- **What you have to do**
Rewrite the entries below with "finish_info" in place of every "end_info", keeping everything else unchanged.

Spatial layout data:
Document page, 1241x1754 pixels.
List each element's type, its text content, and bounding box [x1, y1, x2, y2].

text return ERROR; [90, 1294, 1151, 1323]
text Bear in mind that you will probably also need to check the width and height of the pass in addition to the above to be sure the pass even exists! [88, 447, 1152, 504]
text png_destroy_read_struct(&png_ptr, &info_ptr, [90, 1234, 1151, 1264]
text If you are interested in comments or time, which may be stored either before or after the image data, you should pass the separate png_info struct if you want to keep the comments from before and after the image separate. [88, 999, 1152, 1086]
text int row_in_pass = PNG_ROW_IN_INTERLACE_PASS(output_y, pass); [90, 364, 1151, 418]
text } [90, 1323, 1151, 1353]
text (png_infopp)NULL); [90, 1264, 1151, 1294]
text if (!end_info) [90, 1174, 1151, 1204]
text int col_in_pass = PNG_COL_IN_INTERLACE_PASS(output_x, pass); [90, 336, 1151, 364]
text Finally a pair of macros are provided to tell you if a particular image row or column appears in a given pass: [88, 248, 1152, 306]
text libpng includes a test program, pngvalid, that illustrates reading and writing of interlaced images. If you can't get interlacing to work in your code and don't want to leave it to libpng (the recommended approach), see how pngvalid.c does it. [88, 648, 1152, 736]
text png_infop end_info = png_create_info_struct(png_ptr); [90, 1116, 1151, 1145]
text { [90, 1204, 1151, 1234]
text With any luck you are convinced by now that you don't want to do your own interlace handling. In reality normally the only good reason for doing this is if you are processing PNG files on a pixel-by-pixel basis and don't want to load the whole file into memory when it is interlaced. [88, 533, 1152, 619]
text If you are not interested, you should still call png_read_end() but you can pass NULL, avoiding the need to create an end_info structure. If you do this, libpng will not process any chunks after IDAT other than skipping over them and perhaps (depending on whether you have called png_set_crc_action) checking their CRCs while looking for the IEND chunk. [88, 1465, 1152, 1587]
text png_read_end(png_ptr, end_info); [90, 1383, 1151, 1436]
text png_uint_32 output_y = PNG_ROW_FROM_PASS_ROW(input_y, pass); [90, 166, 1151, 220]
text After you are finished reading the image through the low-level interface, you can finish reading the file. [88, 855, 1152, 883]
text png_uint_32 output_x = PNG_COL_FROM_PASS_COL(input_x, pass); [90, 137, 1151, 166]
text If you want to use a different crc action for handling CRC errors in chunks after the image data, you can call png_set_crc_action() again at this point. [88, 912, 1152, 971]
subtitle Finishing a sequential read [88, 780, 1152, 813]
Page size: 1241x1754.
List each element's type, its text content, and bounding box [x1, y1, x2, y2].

- **Right answer**
Document page, 1241x1754 pixels.
List each element's type, its text content, and bounding box [x1, y1, x2, y2].

text return ERROR; [90, 1294, 1151, 1323]
text Bear in mind that you will probably also need to check the width and height of the pass in addition to the above to be sure the pass even exists! [88, 447, 1152, 504]
text png_destroy_read_struct(&png_ptr, &info_ptr, [90, 1234, 1151, 1264]
text If you are interested in comments or time, which may be stored either before or after the image data, you should pass the separate png_info struct if you want to keep the comments from before and after the image separate. [88, 999, 1152, 1086]
text int row_in_pass = PNG_ROW_IN_INTERLACE_PASS(output_y, pass); [90, 364, 1151, 418]
text } [90, 1323, 1151, 1353]
text (png_infopp)NULL); [90, 1264, 1151, 1294]
text if (!finish_info) [90, 1174, 1151, 1204]
text int col_in_pass = PNG_COL_IN_INTERLACE_PASS(output_x, pass); [90, 336, 1151, 364]
text Finally a pair of macros are provided to tell you if a particular image row or column appears in a given pass: [88, 248, 1152, 306]
text libpng includes a test program, pngvalid, that illustrates reading and writing of interlaced images. If you can't get interlacing to work in your code and don't want to leave it to libpng (the recommended approach), see how pngvalid.c does it. [88, 648, 1152, 736]
text png_infop finish_info = png_create_info_struct(png_ptr); [90, 1116, 1151, 1145]
text { [90, 1204, 1151, 1234]
text With any luck you are convinced by now that you don't want to do your own interlace handling. In reality normally the only good reason for doing this is if you are processing PNG files on a pixel-by-pixel basis and don't want to load the whole file into memory when it is interlaced. [88, 533, 1152, 619]
text If you are not interested, you should still call png_read_end() but you can pass NULL, avoiding the need to create an finish_info structure. If you do this, libpng will not process any chunks after IDAT other than skipping over them and perhaps (depending on whether you have called png_set_crc_action) checking their CRCs while looking for the IEND chunk. [88, 1465, 1152, 1587]
text png_read_end(png_ptr, finish_info); [90, 1383, 1151, 1436]
text png_uint_32 output_y = PNG_ROW_FROM_PASS_ROW(input_y, pass); [90, 166, 1151, 220]
text After you are finished reading the image through the low-level interface, you can finish reading the file. [88, 855, 1152, 883]
text png_uint_32 output_x = PNG_COL_FROM_PASS_COL(input_x, pass); [90, 137, 1151, 166]
text If you want to use a different crc action for handling CRC errors in chunks after the image data, you can call png_set_crc_action() again at this point. [88, 912, 1152, 971]
subtitle Finishing a sequential read [88, 780, 1152, 813]
Page size: 1241x1754.
List each element's type, its text content, and bounding box [x1, y1, x2, y2].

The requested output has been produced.